Adolphe Dureau de la Malle

Frans geograaf (1777-1857)

Adolphe-Jules-César-Auguste Dureau de la Malle (Parijs, 2 maart 1777 - Mauves-sur-Huisne, 17 mei 1857) was een Frans natuurwetenschapper, geograaf en essayist.

Grafsteen van Adolphe Dureau de la Malle op Père-Lachaise

Hij was een telg van een rijke familie. Zijn vader, Jean-Baptiste Dureau de la Malle was lid van de Académie française en vertaalde Tacitus en Sallustius naar het Frans. Adolphe heeft nooit een officiële functie bekleed; hij kon zich volledig wijden aan wetenschappelijke studie, poëzie en letteren.

Hij vertaalde de episode Francesca da Rimini uit de Hel van Dante (1798) en vervolledigde de vertaling van de Argonautica van Flaccus, begonnen door zijn vader (1811). In 1823 schreef hij een episch gedicht in 12 zangen, Bayart, ou la conquête du Milanais.[1]

Hij studeerde naast de klassieke oudheid tevens natuurlijke historie (hij volgde de lezingen van Georges Cuvier en René Louiche Desfontaines), aardrijkskunde en tekenen. Hij behoorde tot die amateur-wetenschappers die in de negentiende eeuw waardevolle bijdragen leverden aan de natuurwetenschappen. Zijn publicaties handelden over uiteenlopende onderwerpen als de topografie van het oude Carthago,[2] de bevolking en de meeteenheden van het oude Romeinse Rijk,[3][4] de geschiedenis van de huisdieren,[5][6] de oorsprong van de graanteelt[7] en de aardrijkskunde van de Zwarte Zee, de Middellandse Zee en Afrika.[8] Zijn talrijke artikelen over het Romeinse Rijk verwerkte hij tot het tweedelige werk Economie politique des Romains uit 1840.[9]

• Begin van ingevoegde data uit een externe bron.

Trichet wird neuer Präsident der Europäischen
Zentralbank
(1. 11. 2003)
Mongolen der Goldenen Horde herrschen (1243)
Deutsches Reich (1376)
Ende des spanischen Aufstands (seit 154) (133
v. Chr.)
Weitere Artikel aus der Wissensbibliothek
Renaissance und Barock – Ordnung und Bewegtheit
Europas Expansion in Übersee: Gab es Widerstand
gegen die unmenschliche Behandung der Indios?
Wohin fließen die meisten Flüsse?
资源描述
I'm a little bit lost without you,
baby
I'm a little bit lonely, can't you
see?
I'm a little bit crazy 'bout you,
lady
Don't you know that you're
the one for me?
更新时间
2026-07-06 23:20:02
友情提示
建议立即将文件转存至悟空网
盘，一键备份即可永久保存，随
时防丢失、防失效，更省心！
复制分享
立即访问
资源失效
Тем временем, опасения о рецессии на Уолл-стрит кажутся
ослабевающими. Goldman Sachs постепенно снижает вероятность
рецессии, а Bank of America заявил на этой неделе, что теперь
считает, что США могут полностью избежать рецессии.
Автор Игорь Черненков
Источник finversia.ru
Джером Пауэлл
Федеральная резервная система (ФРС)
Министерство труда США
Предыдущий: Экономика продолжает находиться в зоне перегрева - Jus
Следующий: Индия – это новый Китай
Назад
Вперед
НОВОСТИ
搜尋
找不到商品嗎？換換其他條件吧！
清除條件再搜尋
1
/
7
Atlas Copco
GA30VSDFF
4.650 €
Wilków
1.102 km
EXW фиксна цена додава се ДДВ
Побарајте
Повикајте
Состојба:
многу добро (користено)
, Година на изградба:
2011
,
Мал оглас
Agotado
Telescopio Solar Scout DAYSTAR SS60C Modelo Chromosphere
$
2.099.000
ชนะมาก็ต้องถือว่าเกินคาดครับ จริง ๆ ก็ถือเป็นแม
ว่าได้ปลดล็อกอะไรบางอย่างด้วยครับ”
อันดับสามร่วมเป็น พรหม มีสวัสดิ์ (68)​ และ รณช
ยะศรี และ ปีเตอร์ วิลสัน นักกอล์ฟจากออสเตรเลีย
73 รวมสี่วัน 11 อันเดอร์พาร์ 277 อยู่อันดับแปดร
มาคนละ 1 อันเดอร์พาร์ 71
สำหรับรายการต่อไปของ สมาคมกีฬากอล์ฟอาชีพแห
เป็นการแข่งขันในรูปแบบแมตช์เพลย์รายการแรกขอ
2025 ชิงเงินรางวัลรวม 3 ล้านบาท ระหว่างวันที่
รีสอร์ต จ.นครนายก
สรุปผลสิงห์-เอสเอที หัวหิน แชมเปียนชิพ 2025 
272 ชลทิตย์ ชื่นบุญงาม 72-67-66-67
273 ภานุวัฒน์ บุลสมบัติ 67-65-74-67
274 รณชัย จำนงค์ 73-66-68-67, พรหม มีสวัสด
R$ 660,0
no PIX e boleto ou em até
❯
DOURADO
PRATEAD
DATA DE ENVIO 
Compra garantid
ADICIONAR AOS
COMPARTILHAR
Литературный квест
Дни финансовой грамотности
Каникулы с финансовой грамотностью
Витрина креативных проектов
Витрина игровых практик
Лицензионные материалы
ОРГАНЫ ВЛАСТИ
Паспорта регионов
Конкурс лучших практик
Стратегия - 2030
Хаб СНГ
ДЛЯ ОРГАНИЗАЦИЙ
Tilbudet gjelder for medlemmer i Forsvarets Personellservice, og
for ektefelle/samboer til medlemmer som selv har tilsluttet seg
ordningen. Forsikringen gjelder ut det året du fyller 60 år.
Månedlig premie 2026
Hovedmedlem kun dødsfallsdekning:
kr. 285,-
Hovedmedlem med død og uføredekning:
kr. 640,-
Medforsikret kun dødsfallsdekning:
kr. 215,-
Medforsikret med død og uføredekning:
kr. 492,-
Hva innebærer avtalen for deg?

Hij erfde het domein van zijn vader, Landres in Mauves-sur-Huisne in Perche (departement Orne). Over die streek publiceerde hij in 1823 een aardrijkskundige en biologische studie, Description du Bocage percheron. Zijn observaties van de bos- en weidevegetatie op zijn domein verwerkte hij in een artikel uit 1825 getiteld "Mémoire sur l'Alternance ou sur ce problème: la succession alternative dans la reproduction des espèces végétales vivant en société, est-elle une loi générale de la nature?"[10] Hierin trok hij een analogie tussen de afwisseling van oogsten op een stuk grond en de spontane wisseling van plantensoorten die hij waarnam in bossen en weiden. Hij zag hierin een natuurwet. Zijn artikel is een van de eerste om dit fenomeen, thans bekend als successie, te beschrijven.

Adolphe Dureau de la Malle werd in oktober 1818 verkozen tot lid van de Académie des Inscriptions et Belles-Lettres, waarin hij Aubin-Louis Millin de Grandmaison opvolgde. Na zijn dood werd zijn zetel bezet door Alfred Maury.[11] Hij is begraven op Père-Lachaise.